* **Task instructions**:
Count the lines below that contain the word "dataset", and reply with the number alone.

* **Records provided**:
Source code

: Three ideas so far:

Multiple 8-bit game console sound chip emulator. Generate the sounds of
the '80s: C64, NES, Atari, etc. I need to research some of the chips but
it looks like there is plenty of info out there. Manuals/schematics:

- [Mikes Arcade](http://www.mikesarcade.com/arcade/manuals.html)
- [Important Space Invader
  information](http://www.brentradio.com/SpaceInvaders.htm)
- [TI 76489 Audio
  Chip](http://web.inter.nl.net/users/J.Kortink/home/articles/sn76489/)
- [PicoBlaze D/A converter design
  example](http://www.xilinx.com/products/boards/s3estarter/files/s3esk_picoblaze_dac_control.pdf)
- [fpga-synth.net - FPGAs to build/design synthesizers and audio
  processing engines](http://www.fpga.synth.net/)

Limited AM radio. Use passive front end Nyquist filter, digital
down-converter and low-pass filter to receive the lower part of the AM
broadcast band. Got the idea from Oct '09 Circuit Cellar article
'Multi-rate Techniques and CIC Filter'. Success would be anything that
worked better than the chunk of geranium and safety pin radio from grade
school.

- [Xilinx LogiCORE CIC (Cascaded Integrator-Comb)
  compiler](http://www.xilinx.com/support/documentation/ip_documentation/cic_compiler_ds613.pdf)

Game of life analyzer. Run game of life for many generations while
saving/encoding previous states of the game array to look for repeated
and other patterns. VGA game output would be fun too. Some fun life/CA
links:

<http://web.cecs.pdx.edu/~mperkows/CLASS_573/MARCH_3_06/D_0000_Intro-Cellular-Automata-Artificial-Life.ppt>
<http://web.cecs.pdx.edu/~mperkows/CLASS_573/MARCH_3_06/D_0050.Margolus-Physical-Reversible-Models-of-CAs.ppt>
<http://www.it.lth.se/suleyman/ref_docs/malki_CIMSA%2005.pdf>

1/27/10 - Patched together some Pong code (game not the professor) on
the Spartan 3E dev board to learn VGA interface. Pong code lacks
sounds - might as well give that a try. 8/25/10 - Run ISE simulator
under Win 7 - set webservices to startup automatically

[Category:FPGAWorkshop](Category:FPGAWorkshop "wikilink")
...
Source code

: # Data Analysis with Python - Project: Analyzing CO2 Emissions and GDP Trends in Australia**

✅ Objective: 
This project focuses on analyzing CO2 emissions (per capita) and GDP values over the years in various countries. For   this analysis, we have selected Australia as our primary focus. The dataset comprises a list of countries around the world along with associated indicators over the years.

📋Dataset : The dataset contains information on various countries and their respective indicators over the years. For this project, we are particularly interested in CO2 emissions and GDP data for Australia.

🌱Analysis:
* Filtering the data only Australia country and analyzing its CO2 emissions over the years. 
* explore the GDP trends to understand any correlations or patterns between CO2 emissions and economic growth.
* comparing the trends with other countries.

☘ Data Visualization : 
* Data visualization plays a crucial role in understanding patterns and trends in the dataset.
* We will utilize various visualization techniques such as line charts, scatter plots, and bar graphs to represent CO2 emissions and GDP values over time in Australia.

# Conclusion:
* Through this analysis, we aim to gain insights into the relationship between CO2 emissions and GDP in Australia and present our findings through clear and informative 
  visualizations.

* **Output below**:
3